C11orf52 is an uncharacterized protein that in homo sapiens is encoded by the C11orf52 gene.

Gene

Location 

C11orf52 is located on chromosome 11 at 11q23.1, starting at 111908620 and ending at 112064278. C11orf52 spans 155658 base pairs and is orientated on the positive strand. Gene C11orf52 has a molecular weight of 14kDa and is a protein coding gene of 7,995 bp containing four exons. The coding region is made up of 1,168 bp.

Gene neighborhood 
Genes HSPB2, CRYAB, OLAT, and PPIHP1 neighbor C11orf52 on chromosome 11.

Expression 

C11orf52 is highly expressed in the thyroid, thalmus, pituitary, placenta, and prostate, kidney, heart, and skeletal muscles. However, in estrogen receptor alpha-silenced MCF-7 breast cancer cells, it is expressed at an extremely low level compared to control tissues.

Transcript 
There is only one variant of C11orf52 RNA. The mRNA sequence is 1,140 base pairs long. There is an upstream stop codon located at nucleotides 65 – 67. The 23rd amino acid varies between threonine and arginine.

Protein 
The 123 amino acid chain is a domain of unknown function. It has a molecular weight of 13,9 kDal and a predicted Isoelectric Point of 9.74  C11orf52 is predicted to be targeted to the nucleus. 
  
There are no isoforms of the protein encoded by C11orf52.

Structure

The LYS19-22 region is an external domain of the protein structure.

Homology

Orthologs 
There is only one member of the C11orf52 gene family and no splice isoforms can be found going back to Geospiza fortis - the most distantly related to Homo Sapiens C11orf52 sequence. Gene duplication first occurred approximately 324.5 million years ago in reptiles and birds. There are no paralogs for the C11orf52 gene.

Clinical significance 
Unusual DNA methylation in the C11orf52 gene in some children can be attributed to prenatal smoke exposure.

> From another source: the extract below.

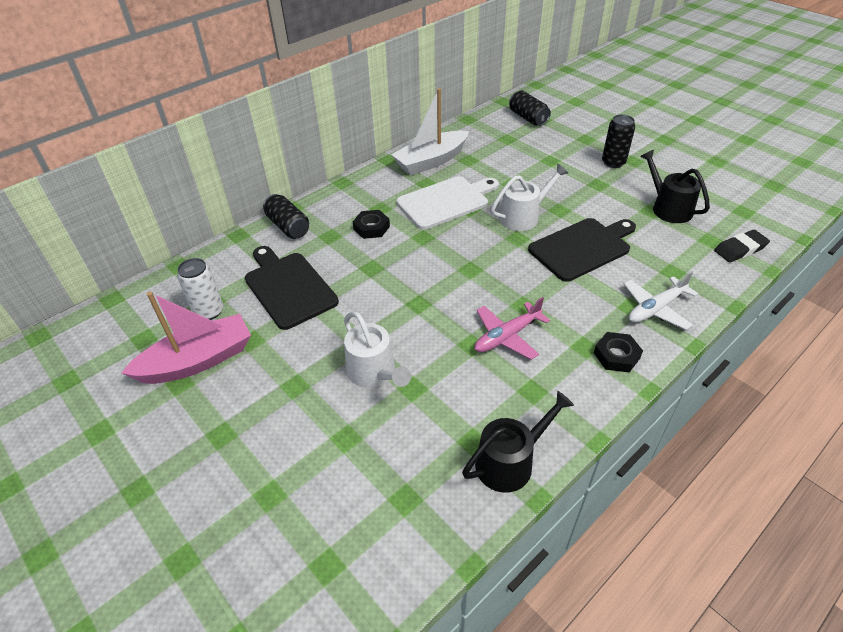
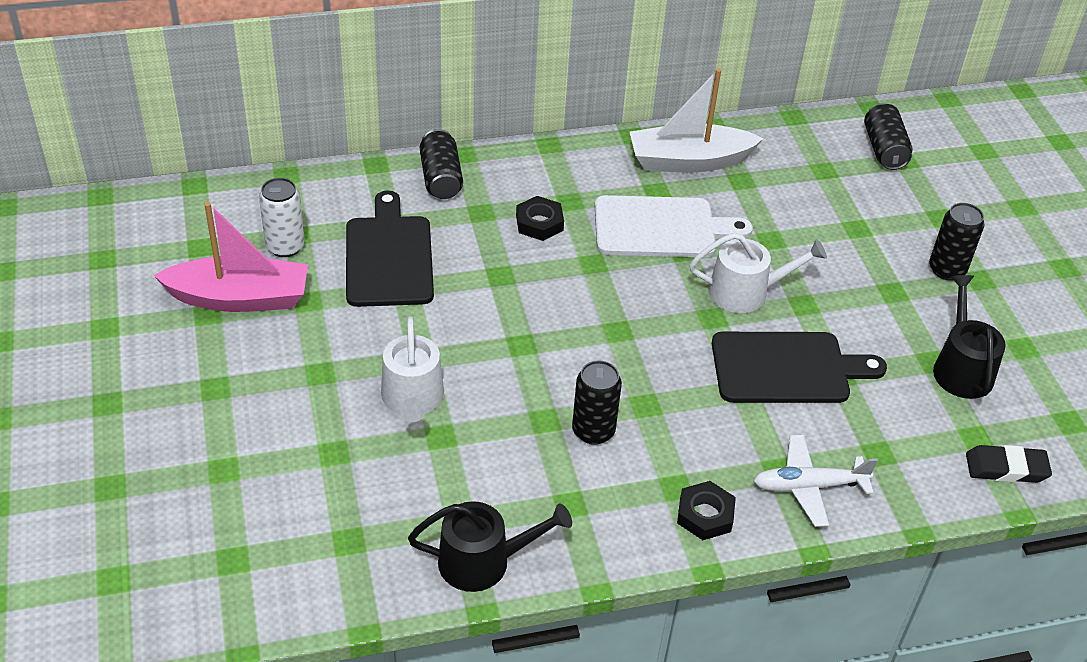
camera: 25 degrees right, 0 degrees up
pink plane [475,297,550,360] -> black can [572,361,622,445]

C11orf52 may also play a role in lung cancer. C11orf52 is expressed in the lungs and has been associated with increased phosphorylation in cell lung cancer tumors. There is evidence that phosphorylation mechanisms exist which enhance proteins and pathways which should have inhibited phosphorylation in order to prevent extreme proliferation. C11orf52 is one gene where the phosphorylation is significantly different between the cancerous cells and normal tissue.